# Source text:

******

The Diversity Policy gives weight to the following diversity factors in Board of Directors composition: age, gender, expertise, work and personal background and nationality. The Company considers each of these aspects key drivers to support the abovementioned goals and to achieve sufficient diversity of views and the expertise needed for a proper understanding of current affairs and longer-term risks and opportunities related to the Company’s business. The Board of Directors and its ESG Committee consider such factors when evaluating nominees for election to the Board of Directors and during the annual performance assessment process.
Gender diversity targets
a) Board of Directors diversity targets
The Company has achieved all the following concrete targets: (a) at least 30 percent of the seats of the Board of Directors are occupied by women and at least 30 percent by men; (b) diversity in the age of the members of the Board of Directors by having one or more members of the Board of Directors aged under 50 at the day of their nomination; provided that, in the candidate selection process, rules and generally accepted principles of non-discrimination (on grounds such as ethnic origin, race, disability or sexual orientation) will be taken into account; and (c) the nationality of the members of the Board of Directors shall be reasonably consistent with the geographic presence of the Company’s business, and that no nationality should count for more than 60 percent of the members of the Board of Directors.

******

# Record set:
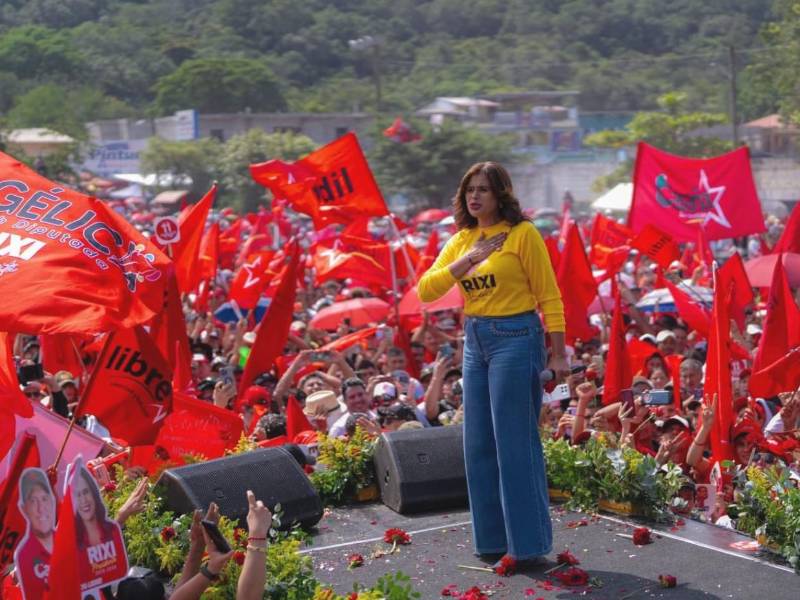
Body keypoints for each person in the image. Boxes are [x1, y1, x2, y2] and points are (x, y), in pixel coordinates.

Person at [418, 162, 568, 567]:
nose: (475, 196)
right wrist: (467, 260)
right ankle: (491, 542)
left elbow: (549, 297)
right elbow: (426, 290)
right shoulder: (462, 240)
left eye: (484, 189)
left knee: (514, 444)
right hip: (476, 340)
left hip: (517, 339)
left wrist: (559, 354)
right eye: (470, 189)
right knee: (478, 443)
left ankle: (529, 544)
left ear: (501, 194)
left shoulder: (523, 234)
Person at [73, 466, 128, 588]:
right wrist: (121, 516)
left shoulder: (108, 527)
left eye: (86, 492)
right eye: (77, 495)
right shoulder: (72, 542)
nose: (83, 500)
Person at [15, 469, 57, 599]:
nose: (40, 508)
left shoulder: (69, 540)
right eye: (33, 501)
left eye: (44, 499)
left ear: (52, 501)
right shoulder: (23, 556)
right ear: (24, 508)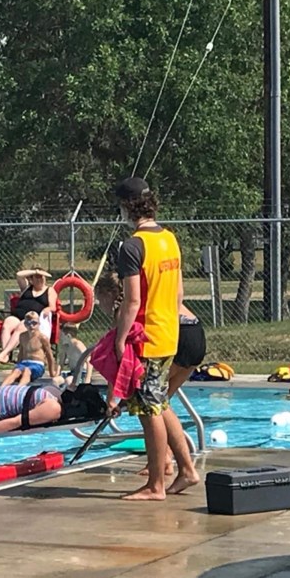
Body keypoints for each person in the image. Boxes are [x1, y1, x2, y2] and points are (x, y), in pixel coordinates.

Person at [106, 176, 200, 500]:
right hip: (168, 333)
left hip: (146, 337)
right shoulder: (169, 239)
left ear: (126, 207)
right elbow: (179, 292)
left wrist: (120, 340)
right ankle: (187, 471)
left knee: (150, 411)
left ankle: (155, 485)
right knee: (160, 404)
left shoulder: (132, 246)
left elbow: (132, 301)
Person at [95, 271, 206, 479]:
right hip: (195, 333)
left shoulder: (124, 311)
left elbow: (120, 360)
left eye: (100, 299)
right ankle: (167, 461)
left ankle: (177, 468)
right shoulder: (145, 296)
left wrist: (111, 399)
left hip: (178, 335)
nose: (101, 305)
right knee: (160, 403)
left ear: (109, 293)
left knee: (152, 404)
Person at [0, 266, 57, 364]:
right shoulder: (27, 287)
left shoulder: (49, 290)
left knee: (23, 325)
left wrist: (47, 309)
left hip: (33, 319)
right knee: (7, 324)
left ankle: (4, 353)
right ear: (31, 279)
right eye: (37, 277)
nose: (40, 279)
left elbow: (53, 307)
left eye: (42, 277)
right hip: (18, 316)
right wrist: (35, 271)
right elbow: (19, 275)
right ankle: (6, 356)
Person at [0, 311, 58, 387]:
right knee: (16, 371)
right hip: (23, 363)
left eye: (34, 323)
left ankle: (19, 389)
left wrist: (52, 372)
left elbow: (49, 356)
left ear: (39, 323)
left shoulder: (42, 338)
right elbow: (21, 353)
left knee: (27, 370)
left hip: (37, 365)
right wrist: (17, 366)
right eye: (28, 323)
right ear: (24, 324)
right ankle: (0, 389)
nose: (31, 326)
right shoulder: (22, 336)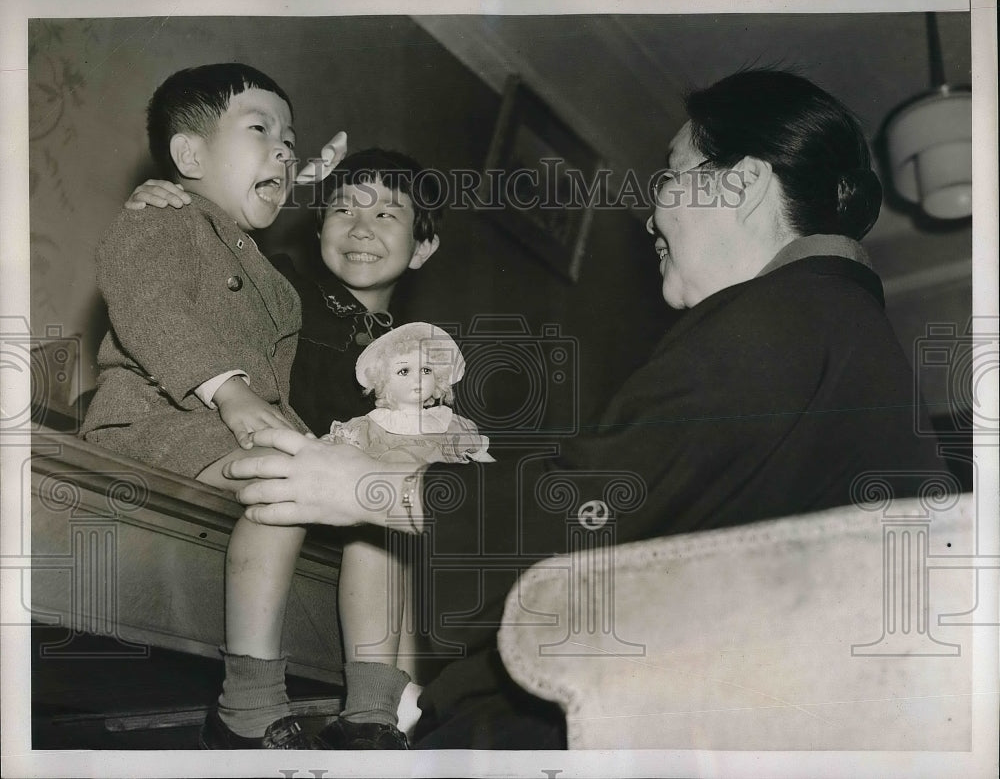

******

# What needs to be done:
Extract the passage of the board diversity policy text from "The Diversity Policy" to "performance assessment process.", copying it word for word. The records were taken from a different source.

# Solved exercise:
The Diversity Policy gives weight to the following diversity factors in Board of Directors composition: age, gender, expertise, work and personal background and nationality. The Company considers each of these aspects key drivers to support the abovementioned goals and to achieve sufficient diversity of views and the expertise needed for a proper understanding of current affairs and longer-term risks and opportunities related to the Company’s business. The Board of Directors and its ESG Committee consider such factors when evaluating nominees for election to the Board of Directors and during the annual performance assessment process.